Irene Mathyssen NDP London—Fanshawe, ON

Okay.

Monsieur Parent, as I said, we were in Halifax and we had the privilege of meeting Dr. Heather MacKinnon. She provides support. She's a former medical officer who served in the regular and reserve forces.

Among her many concerns was the concern that modern-day veterans are not receiving the same level of care as their predecessors did, because those modern-day veterans have to navigate through the public health care system that is provincially provided. In fact, when those modern-day veterans need long-term care, it's denied in terms of veterans hospitals. They have to go to the public sector, which is very often inappropriate. There doesn't seem to be any really positive transitional services, according to Dr. MacKinnon.

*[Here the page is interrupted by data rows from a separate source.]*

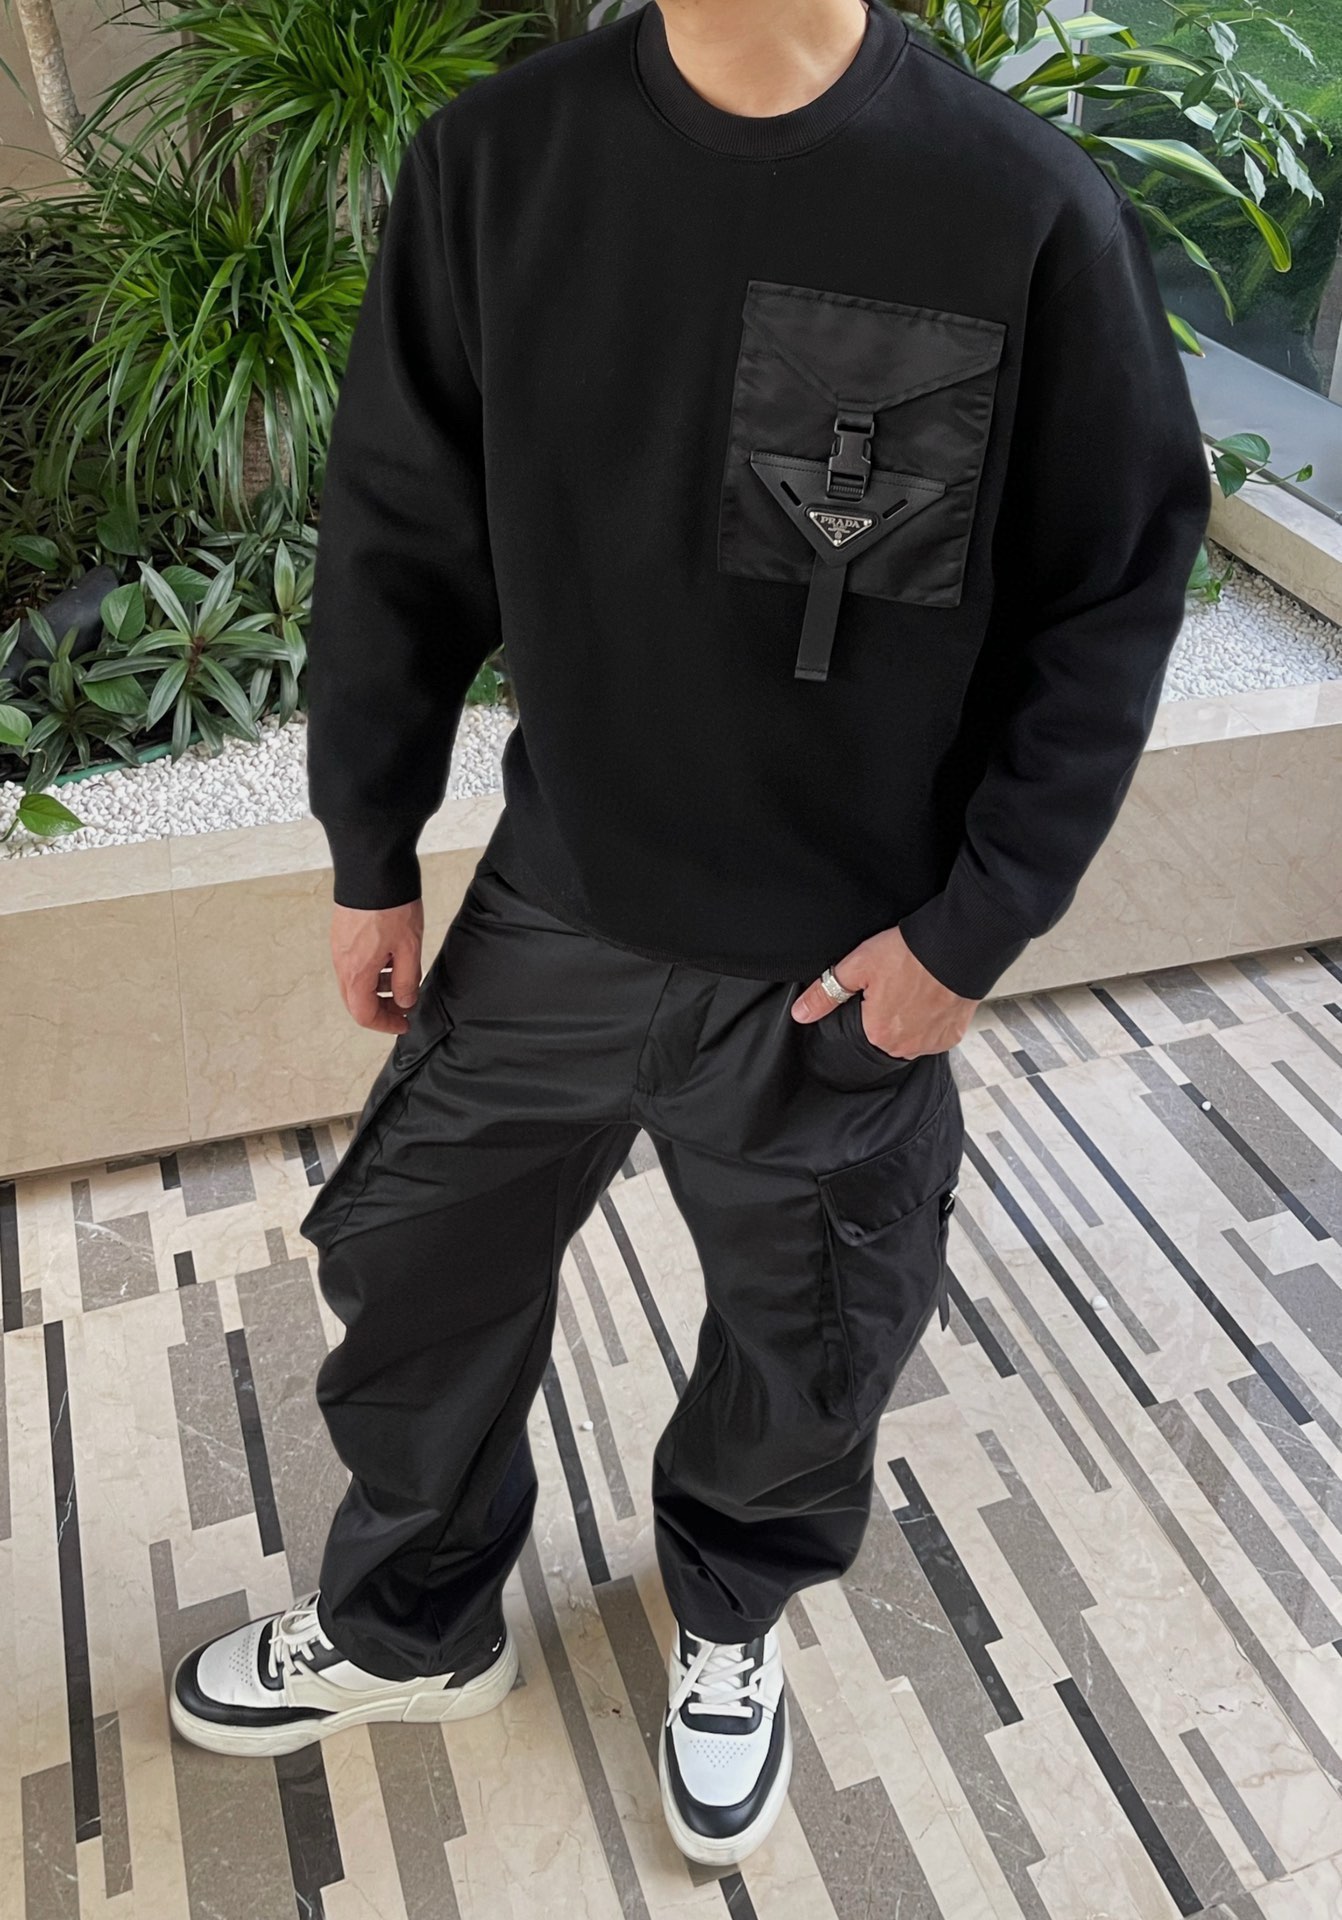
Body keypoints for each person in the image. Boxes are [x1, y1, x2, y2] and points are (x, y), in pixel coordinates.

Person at [166, 0, 1210, 1868]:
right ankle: (412, 1622)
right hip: (562, 899)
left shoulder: (1017, 205)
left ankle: (729, 1610)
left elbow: (1109, 594)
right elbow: (398, 524)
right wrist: (367, 843)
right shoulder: (500, 163)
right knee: (412, 1267)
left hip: (840, 959)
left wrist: (965, 940)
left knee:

Should there be medical transitional services set up across the country so that both regular and reserve forces can make a better transition? Should modern-day vets have access to veterans hospitals?

4:40 p.m.

Veterans Ombudsman, Chief Warrant Officer (Retired), Office of the Veterans Ombudsman

Guy Parent

Those are good questions. Thank you very much.

Certainly, that's the way to go. The difficulty, the concern right now, is that the spectrum of care within the Canadian Forces and the spectrum of care provided by the provinces and Veterans Affairs Canada are completely different. So is the compendium of medications. You can take somebody who is suffering from PTSD, is under a certain medication in the Canadian Forces, but that medication is not available to the province or Veterans Affairs Canada because it's not on the list. Of course, anybody who is suffering from this type of injury normally undergoes a crisis period if they change medication.

So there are all of these things, and that's why I go back to say that the transition is an important one. And it's not just leaving; it's what you're going to be facing as well on the other side. The more we can do to welcome people into the health care community, the better off the veterans and their families are going to be.

4:40 p.m.

Conservative

The Chair Conservative Greg Kerr

Thank you very much.

That's very precise for a simple air technician. I thought it was very good.

We're now down to—and I'm very pleased to have him back visiting us at the committee—Mr. McColeman, for four minutes, please.

4:40 p.m.

Conservative

Phil McColeman Conservative Brant, ON

Thank you, Chair, for welcoming me, and I'll extend my appreciation for you being here as well.

In the last Parliament, I served on this committee and we went through the new Veterans Charter. My question to Mr. Hillier is this. I suppose maybe over the last five years and such there have been changes to the new Veterans Charter and enhancements made. On a budgetary level, what have you seen in terms of dollars to Veterans Affairs from the government?